<<<<

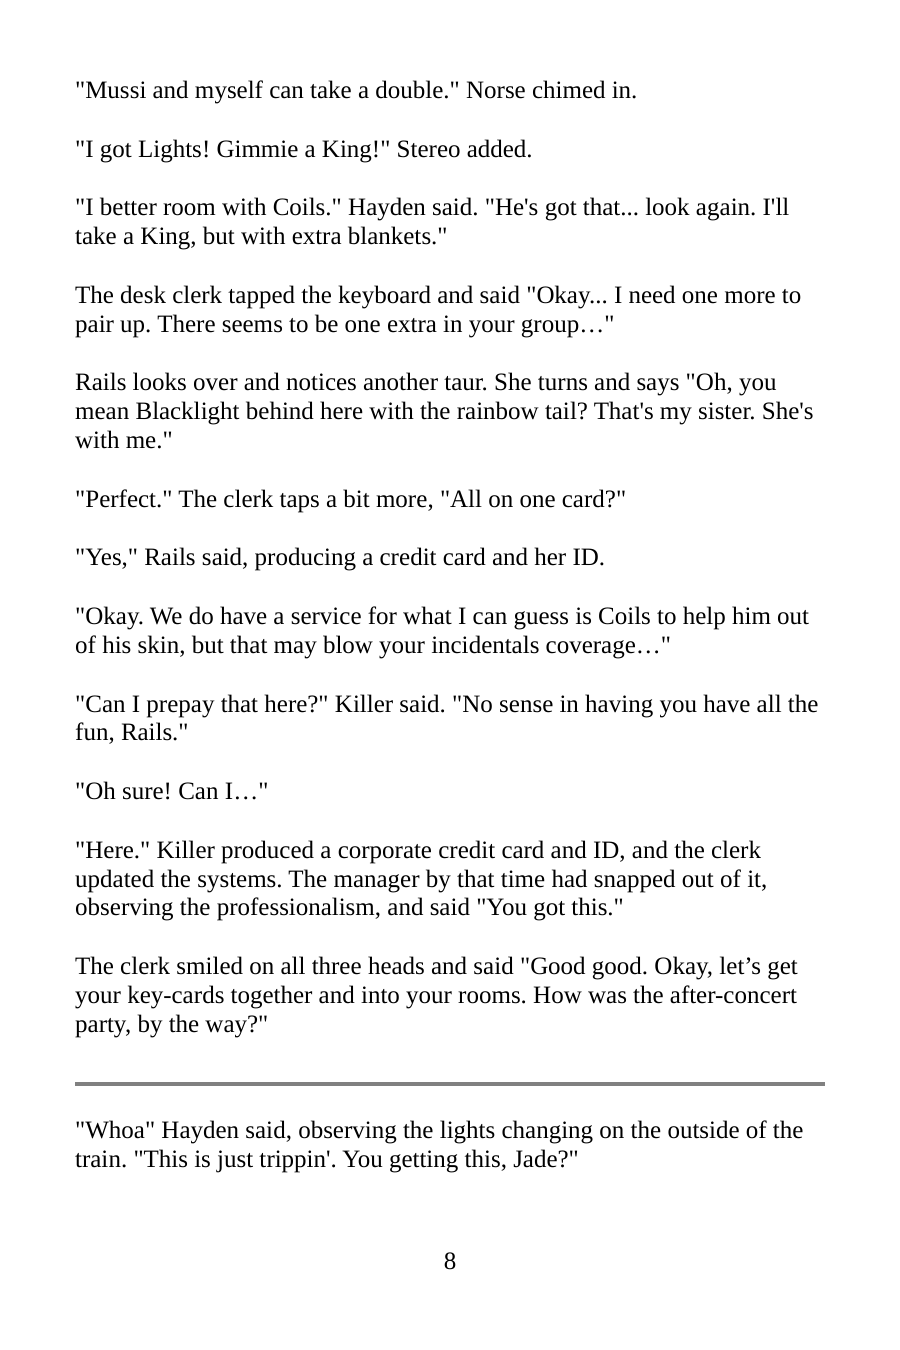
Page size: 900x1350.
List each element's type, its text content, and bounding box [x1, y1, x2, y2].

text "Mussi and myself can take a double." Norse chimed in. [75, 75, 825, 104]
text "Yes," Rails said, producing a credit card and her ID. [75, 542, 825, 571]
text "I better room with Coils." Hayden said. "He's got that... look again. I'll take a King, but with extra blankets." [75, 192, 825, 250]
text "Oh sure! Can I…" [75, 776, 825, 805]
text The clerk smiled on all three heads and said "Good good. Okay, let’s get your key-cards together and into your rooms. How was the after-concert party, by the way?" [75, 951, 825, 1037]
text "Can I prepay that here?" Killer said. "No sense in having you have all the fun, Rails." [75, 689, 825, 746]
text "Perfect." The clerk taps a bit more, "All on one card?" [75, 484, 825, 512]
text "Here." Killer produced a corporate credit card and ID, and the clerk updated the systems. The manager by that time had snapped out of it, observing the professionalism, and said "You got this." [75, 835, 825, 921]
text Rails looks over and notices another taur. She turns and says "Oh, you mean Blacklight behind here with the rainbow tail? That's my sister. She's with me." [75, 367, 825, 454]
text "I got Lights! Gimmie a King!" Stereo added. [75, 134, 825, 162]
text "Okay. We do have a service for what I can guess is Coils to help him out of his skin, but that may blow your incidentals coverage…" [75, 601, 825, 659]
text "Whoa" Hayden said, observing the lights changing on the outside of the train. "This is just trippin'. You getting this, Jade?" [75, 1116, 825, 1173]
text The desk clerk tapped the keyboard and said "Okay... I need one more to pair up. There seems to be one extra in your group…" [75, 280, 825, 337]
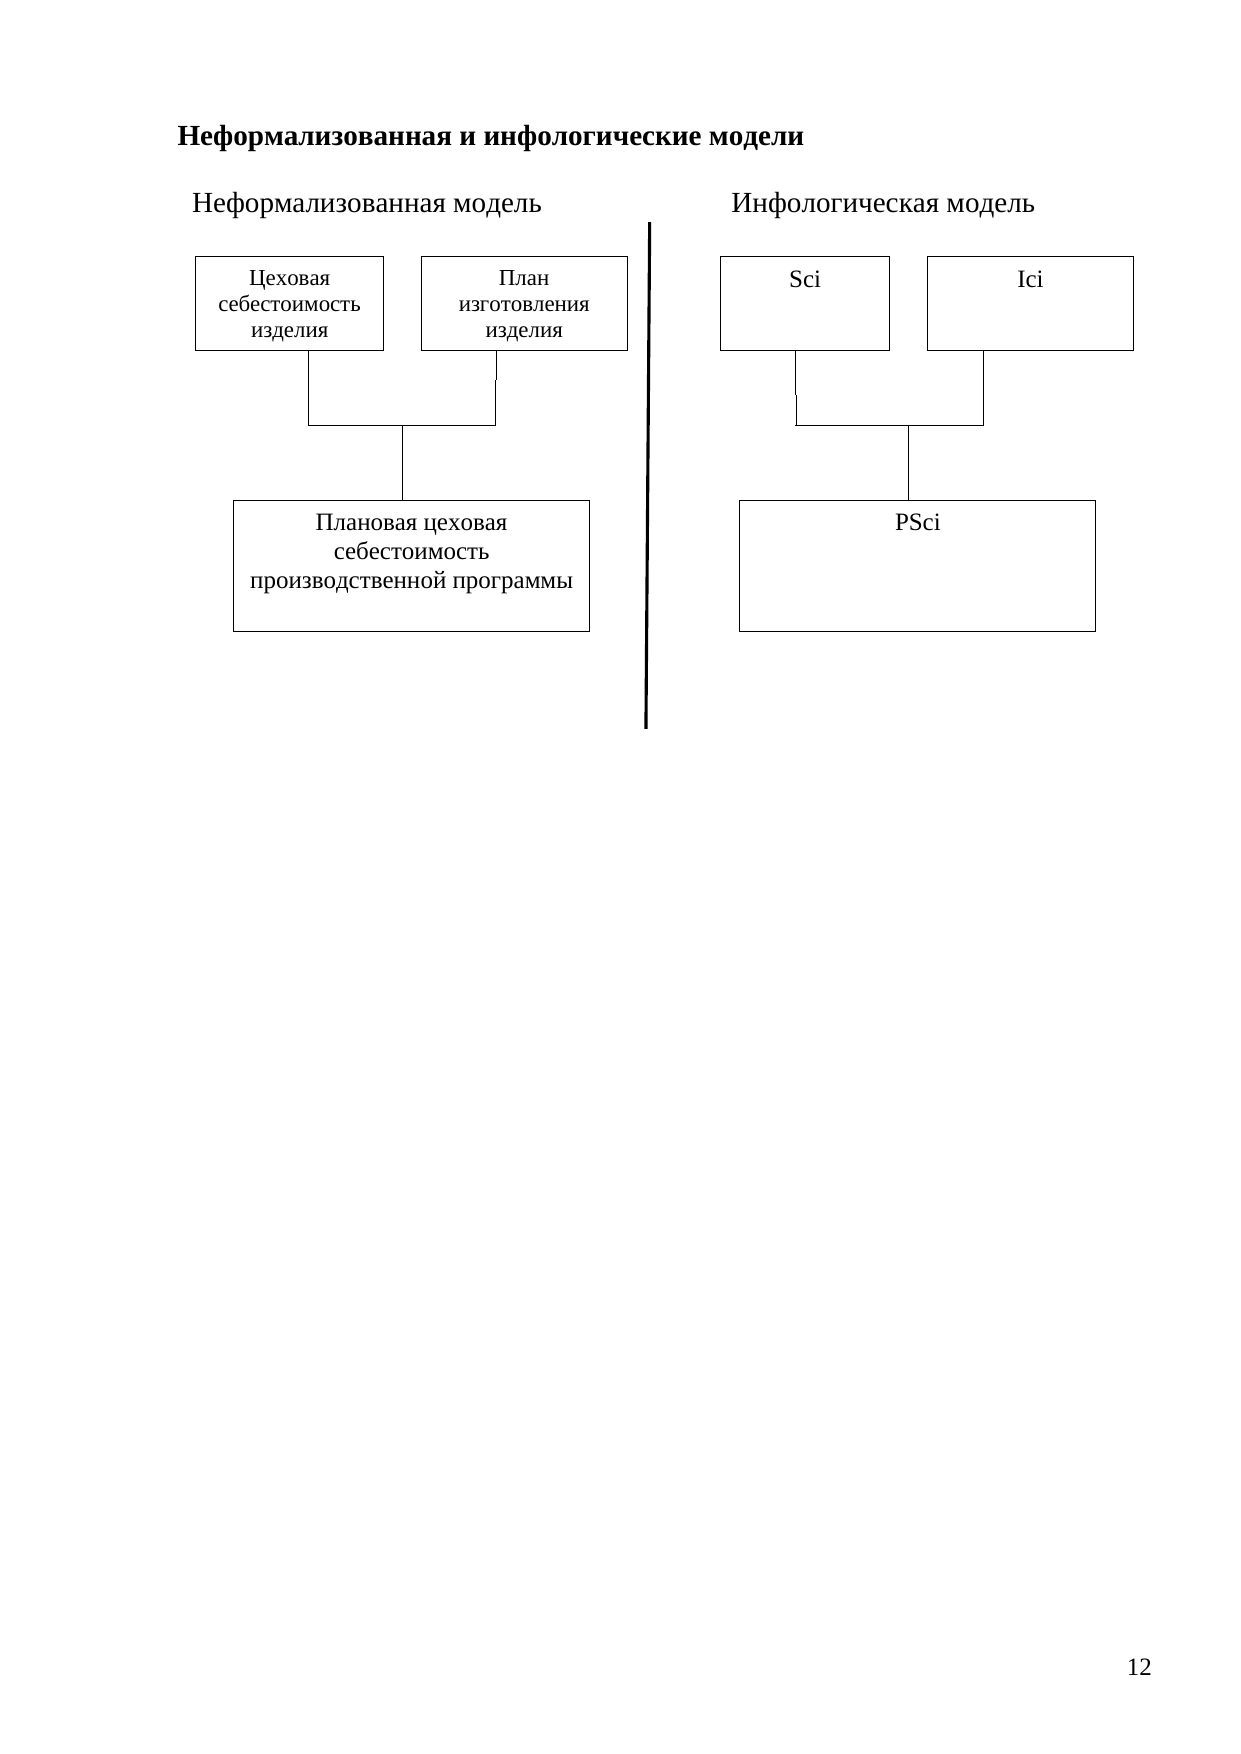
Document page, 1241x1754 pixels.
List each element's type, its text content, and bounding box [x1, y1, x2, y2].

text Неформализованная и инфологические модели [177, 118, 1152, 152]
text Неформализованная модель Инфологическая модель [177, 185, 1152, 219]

>>>>

# Aim of the task
Please output the records exactly, leaving the pictures out.

# Reply
Page size: 900x1350.
List each element's type, its text content, and bounding box [x1, y1, x2, y2].

text "Mussi and myself can take a double." Norse chimed in. [75, 75, 825, 104]
text "Yes," Rails said, producing a credit card and her ID. [75, 542, 825, 571]
text "I better room with Coils." Hayden said. "He's got that... look again. I'll take a King, but with extra blankets." [75, 192, 825, 250]
text "Oh sure! Can I…" [75, 776, 825, 805]
text The clerk smiled on all three heads and said "Good good. Okay, let’s get your key-cards together and into your rooms. How was the after-concert party, by the way?" [75, 951, 825, 1037]
text "Can I prepay that here?" Killer said. "No sense in having you have all the fun, Rails." [75, 689, 825, 746]
text "Perfect." The clerk taps a bit more, "All on one card?" [75, 484, 825, 512]
text "Here." Killer produced a corporate credit card and ID, and the clerk updated the systems. The manager by that time had snapped out of it, observing the professionalism, and said "You got this." [75, 835, 825, 921]
text Rails looks over and notices another taur. She turns and says "Oh, you mean Blacklight behind here with the rainbow tail? That's my sister. She's with me." [75, 367, 825, 454]
text "I got Lights! Gimmie a King!" Stereo added. [75, 134, 825, 162]
text "Okay. We do have a service for what I can guess is Coils to help him out of his skin, but that may blow your incidentals coverage…" [75, 601, 825, 659]
text "Whoa" Hayden said, observing the lights changing on the outside of the train. "This is just trippin'. You getting this, Jade?" [75, 1116, 825, 1173]
text The desk clerk tapped the keyboard and said "Okay... I need one more to pair up. There seems to be one extra in your group…" [75, 280, 825, 337]
Document page, 1241x1754 pixels.
List each element's type, its text content, and bounding box [x1, y1, x2, y2].

text Неформализованная и инфологические модели [177, 118, 1152, 152]
text Неформализованная модель Инфологическая модель [177, 185, 1152, 219]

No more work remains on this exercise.